La violencia es una realidad que se práctica a diario y en muchos ámbitos. La hay en los hogares, entre las parejas, entre padres e hijos, entre hermanos y hermanas. Se actúa de forma violenta ante los que piensan distinto, ante el vecino incómodo, ante el contrincante político. En las calles, se maneja con suma agresividad, jamás se cede la vía, no se tiene consideración con los peatones. La violencia es el modo más común de resolver los conflictos. Y ejemplos cimeros de ello son el aplauso, la aprobación de gran parte de la ciudadanía a los abusos de fuerza y la brutalidad de las autoridades contra las pandillas, y la satisfacción generalizada con la extensión de las medidas extraordinarias. Algunas de estas medidas están fomentando la deshumanización de la juventud de los barrios más pobres y de la población privada de libertad.
La PNC y el Ejército llegan a esos barrios y tratan a los jóvenes a patadas, los sacan de sus casas a la fuerza y en varios casos documentados por medios de prensa se los han llevado para asesinarlos simulando un enfrentamiento armado. En las cárceles donde se han aplicado las medidas extraordinarias, las familias de los reclusos llevan un año sin saber nada de ellos; los abogados apenas tienen media hora al mes para revisar la defensa de sus clientes; se están propagando enfermedades, como la tuberculosis, sin ningún tipo de control; se castiga a los presos con durísimas condiciones de aislamiento y encierro. Todo esto es violencia que genera más violencia y más deshumanización.

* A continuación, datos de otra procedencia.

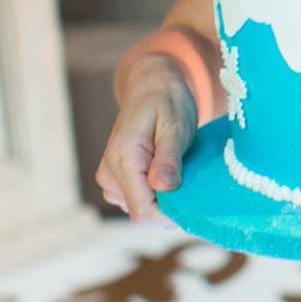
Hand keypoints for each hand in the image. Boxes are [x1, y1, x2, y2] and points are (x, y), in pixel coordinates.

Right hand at [95, 55, 196, 222]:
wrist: (150, 86)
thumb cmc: (167, 102)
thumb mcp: (175, 126)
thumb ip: (168, 158)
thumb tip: (162, 187)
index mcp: (122, 159)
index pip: (142, 211)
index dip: (169, 215)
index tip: (191, 203)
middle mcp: (109, 172)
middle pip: (143, 212)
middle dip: (169, 204)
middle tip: (187, 176)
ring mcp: (109, 178)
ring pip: (141, 208)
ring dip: (162, 197)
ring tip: (175, 168)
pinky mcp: (114, 180)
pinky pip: (137, 200)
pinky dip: (154, 192)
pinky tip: (164, 171)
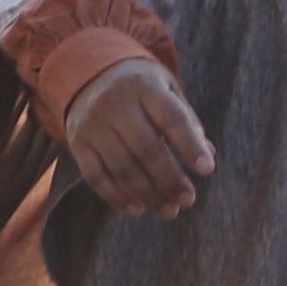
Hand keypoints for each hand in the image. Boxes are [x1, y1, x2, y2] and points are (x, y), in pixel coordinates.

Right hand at [64, 61, 211, 218]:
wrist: (90, 74)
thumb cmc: (142, 90)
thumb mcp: (167, 91)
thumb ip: (187, 121)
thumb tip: (209, 154)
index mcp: (145, 87)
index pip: (171, 118)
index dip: (190, 145)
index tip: (207, 170)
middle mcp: (115, 104)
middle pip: (146, 148)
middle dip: (169, 178)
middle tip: (188, 200)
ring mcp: (93, 124)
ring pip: (121, 166)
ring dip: (147, 193)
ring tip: (169, 211)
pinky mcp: (77, 142)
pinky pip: (95, 175)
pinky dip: (116, 196)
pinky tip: (137, 209)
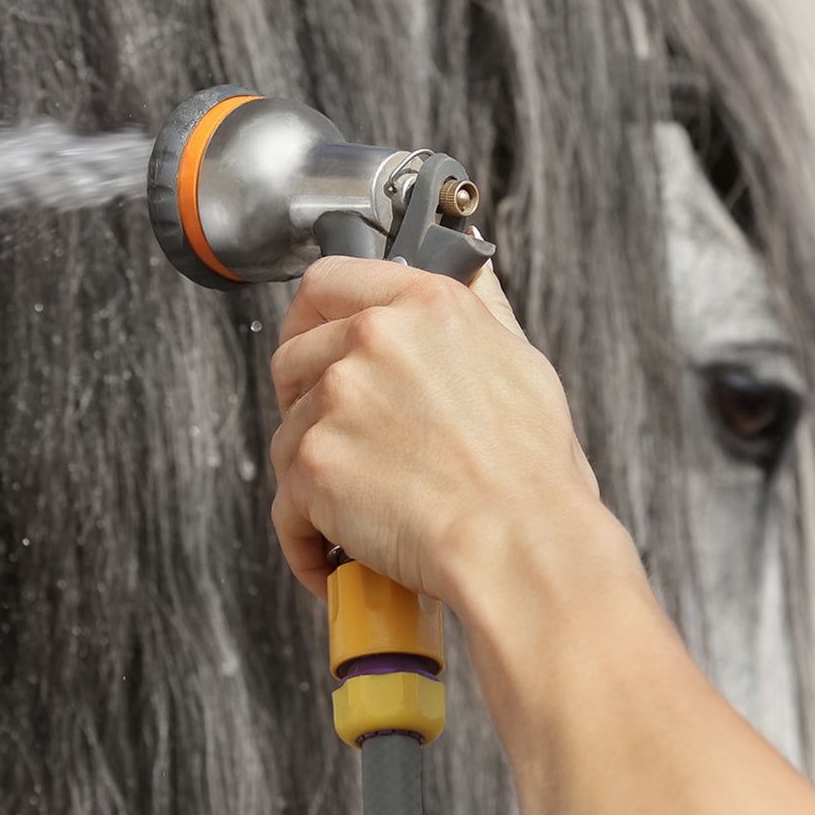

Mientras la sociedad es dura con las pandillas, es muy tolerante, aun comprensiva, con algunas formas de violencia. En esta línea, destaca la gran tolerancia ante la violencia de género y contra la niñez; especialmente, ante el abuso sexual, e incluso ante la agresión física y moral que supone la violación. Y no solo es tolerante una buena parte de la sociedad ante estas formas de violencia, sino que también lo son aquellos que tienen por deber combatir y hacer justicia a las víctimas de estos delitos, claramente tipificados en el Código Penal.
Es inaceptable el comportamiento de algunos jueces, que con facilidad dejan libres a los perpetradores de abusos y violaciones sexuales. Aducen falta de prueba, o que la víctima no se presentó a alguna de las etapas del proceso judicial, o le dan más valor al testimonio del agresor. No toman en consideración pruebas contundentes, como los peritajes de médicos y psicólogos, o el estado de embarazo de la víctima, aun cuando el examen de ADN no deja duda sobre la paternidad de la criatura. De ese modo, el 90% de los casos de violación sexual que llegan a los tribunales quedan impunes. La misma existencia de tantos casos de abusos y violaciones, especialmente contra niñas y adolescentes, es una muestra más de que tenemos una sociedad enferma.
Si la violencia es una enfermedad personal y social, esta debe combatirse como tal. El Salvador se unió oficialmente a la lucha para erradicar la violencia contra la infancia, pero hasta la fecha no se ha visto que se pongan los medios necesarios para lograrlo. La educación es uno ellos. Pero también se requieren especialistas en salud mental trabajando en los centros escolares, las unidades de salud y las comunidades; expertos que atiendan tanto a los que sufren la violencia como a los que la provocan, y que enseñen a resolver los conflictos por medios pacíficos. Es esencial que se aprenda a respetar la dignidad de cada persona y a garantizar sus derechos. Solo así se podrá poner remedio a esta grave enfermedad que nos atribula.